The whiskey had made his memories of last night fuzzy around the edges, but he remembered enough that he could still picture her bending over him, her pale, sweat-pearled brow furrowed in concentration as she clutched the paring knife that had eventually rooted the bullet out of his flesh.

She’d done a hell of a job, he thought, for a refined lady who’d obviously never planned on performing surgery. Captain McDonald couldn’t have done any better, and he sure as hell wouldn’t have bothered apologizing up and down for each and every twist and turn of the knife, as Addy Kelly had done. Yessir, she had grit, Addy Kelly did.

But she did do one thing better than his captain: snore. He’d camped out plenty with the Rangers’ commander when they’d been in pursuit of outlaws or marauding Indians, so he should know, and Addy Kelly could outsnore all of his company any night of the week.

Possibly it was the uncomfortable position she had slept in, Rede thought, eyeing her sympathetically. She hadn’t left the room but had passed the night in the chair next to the bed. She was there still, her head resting against the wall, her hands clasped together in a ladylike primness that was entirely at odds with the buzzing noise coming at frequent intervals from her mouth.

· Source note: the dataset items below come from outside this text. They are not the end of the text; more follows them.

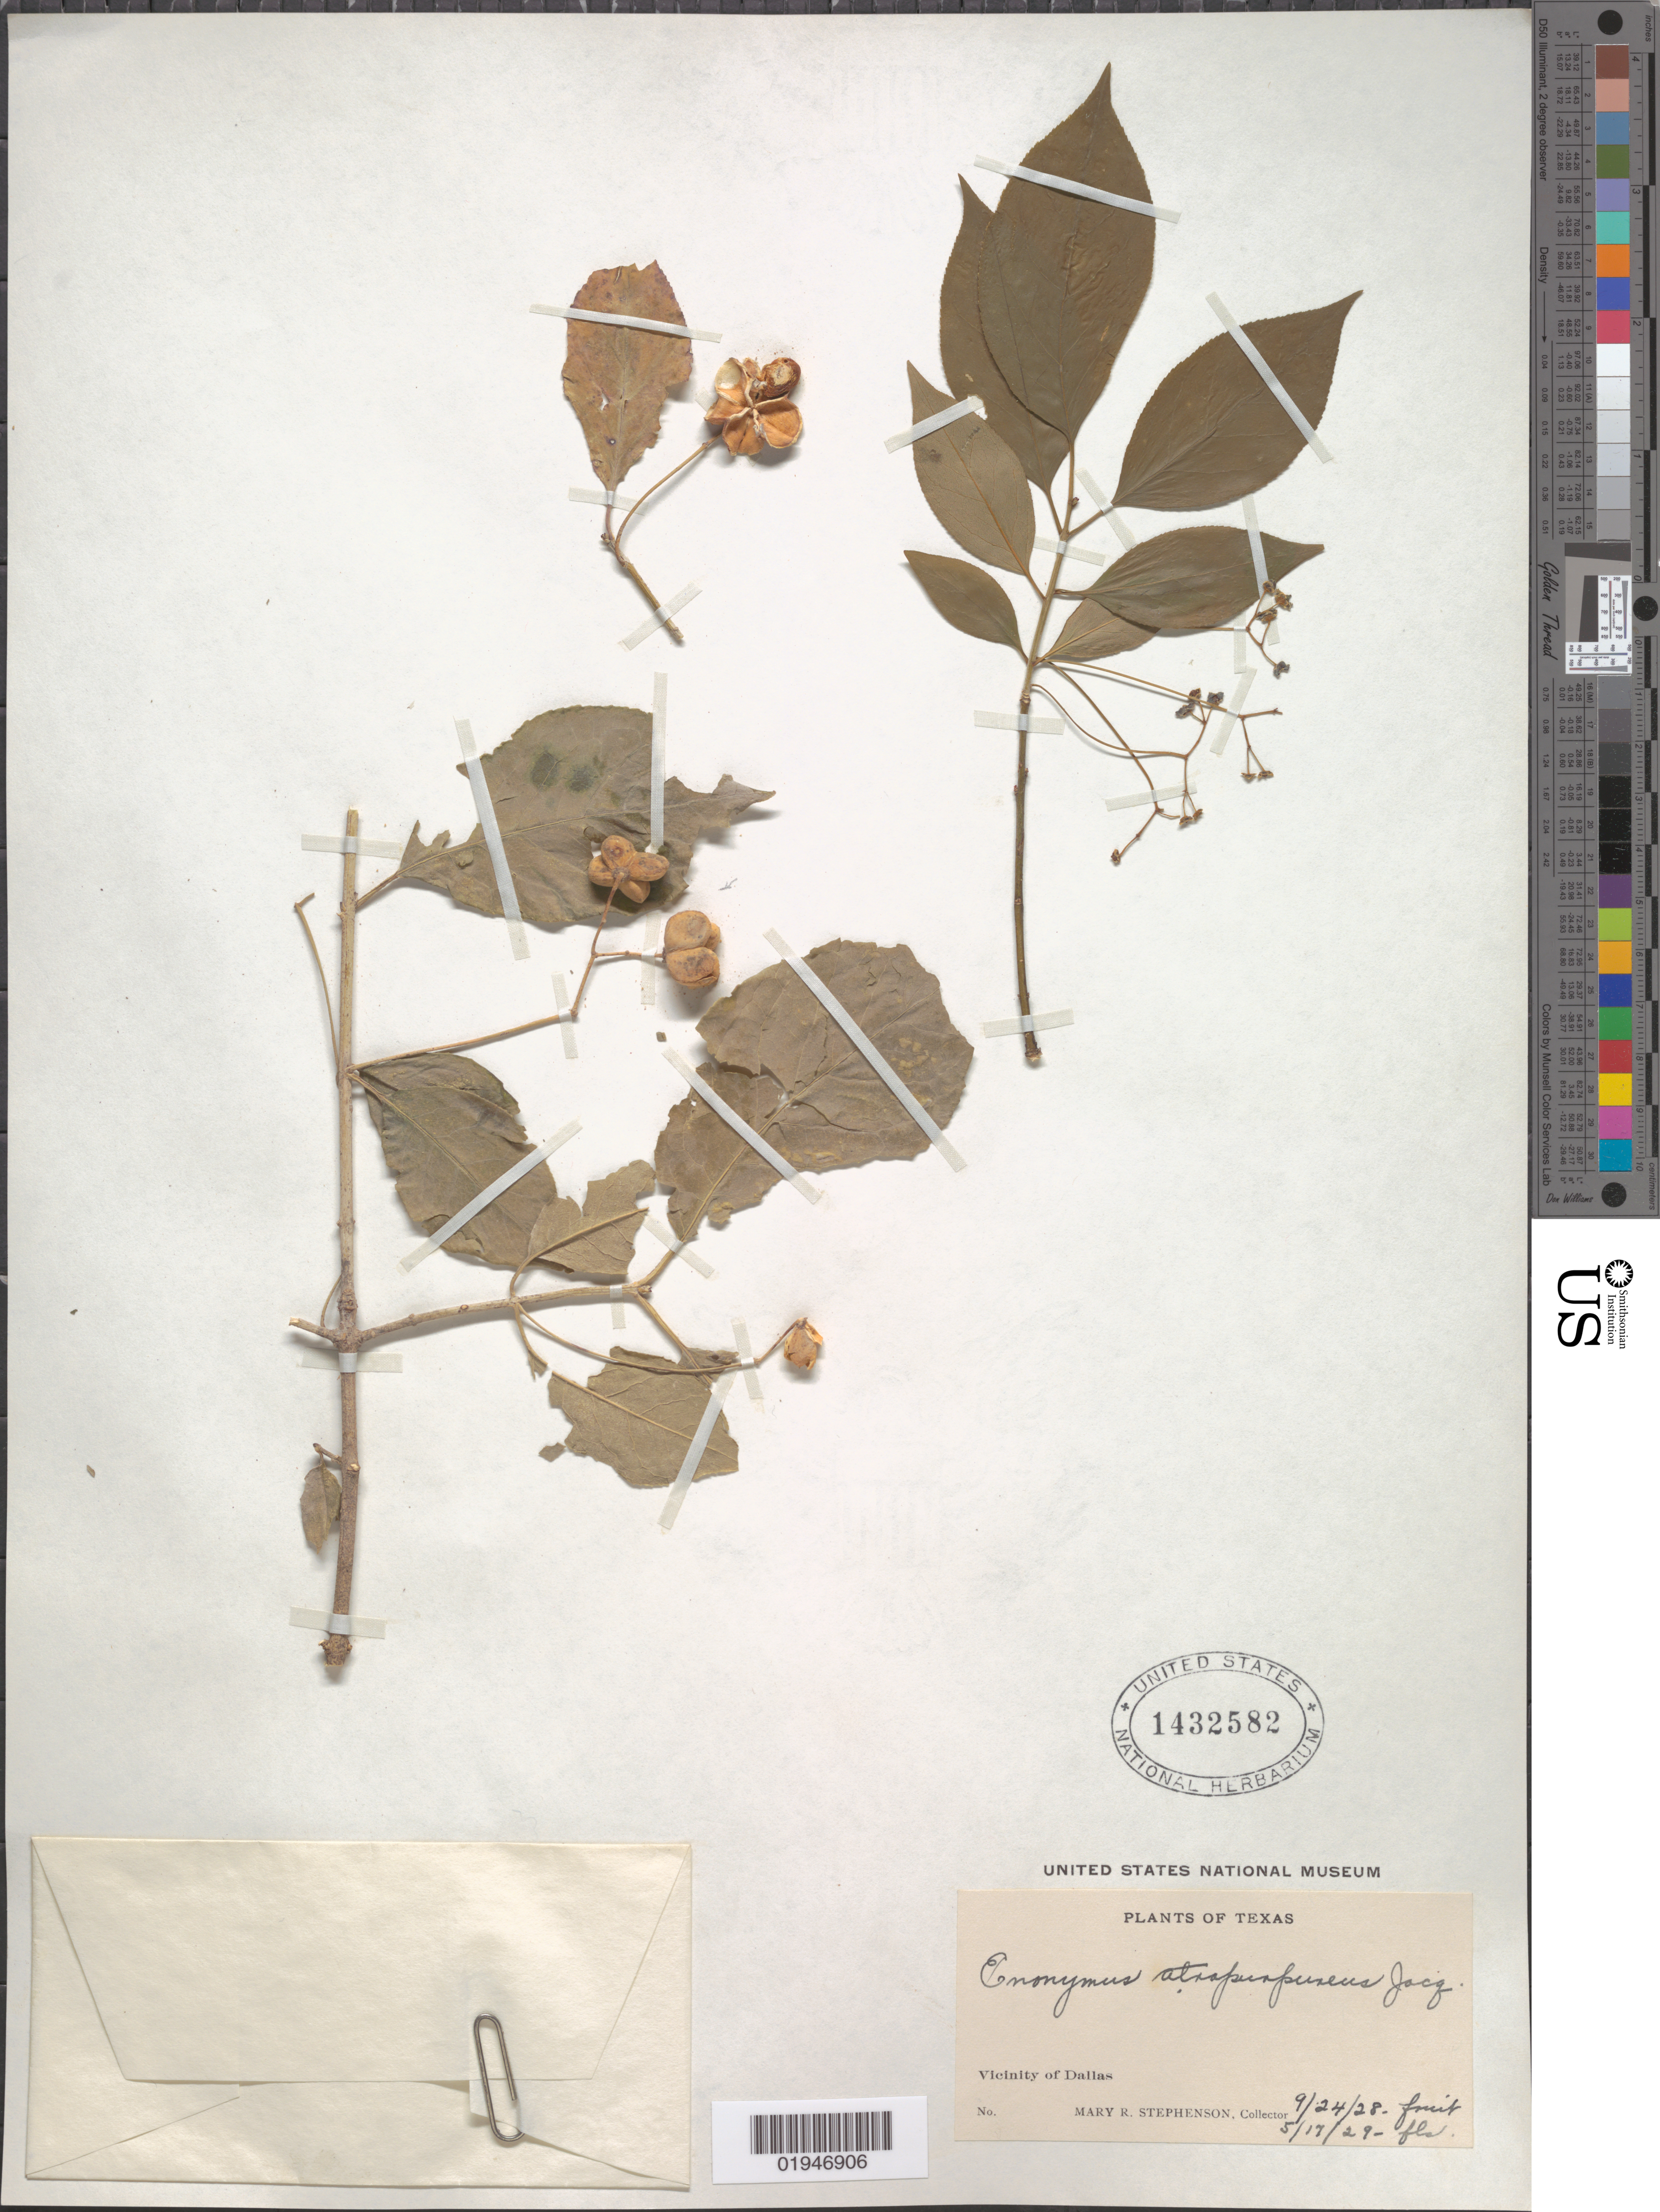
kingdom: Plantae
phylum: Tracheophyta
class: Magnoliopsida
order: Celastrales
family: Celastraceae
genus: Euonymus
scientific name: Euonymus atropurpureus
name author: Jacq.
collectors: M. R. Stephenson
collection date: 1928-09-24,1929-05-17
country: United States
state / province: Texas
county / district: Dallas County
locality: Dallas, vicinity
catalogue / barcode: US 1432582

Sometime during the night she’d left him long enough to wash up and change out of her bloodstained dress and into a violet-sprigged wrapper. She’d let her hair down and braided it, and now the thick chestnut plait hung over the curve of her breast.

All at once she gave a particularly rattling snore. It must have awakened her because she blinked a couple of times, then shut her eyes again and still sitting, breathed deeply, stretching long and luxuriously.

The action stretched the flowered cotton across her breasts, and he luxuriated in the sight. Lord, but he loved the shape of a woman not wearing a corset.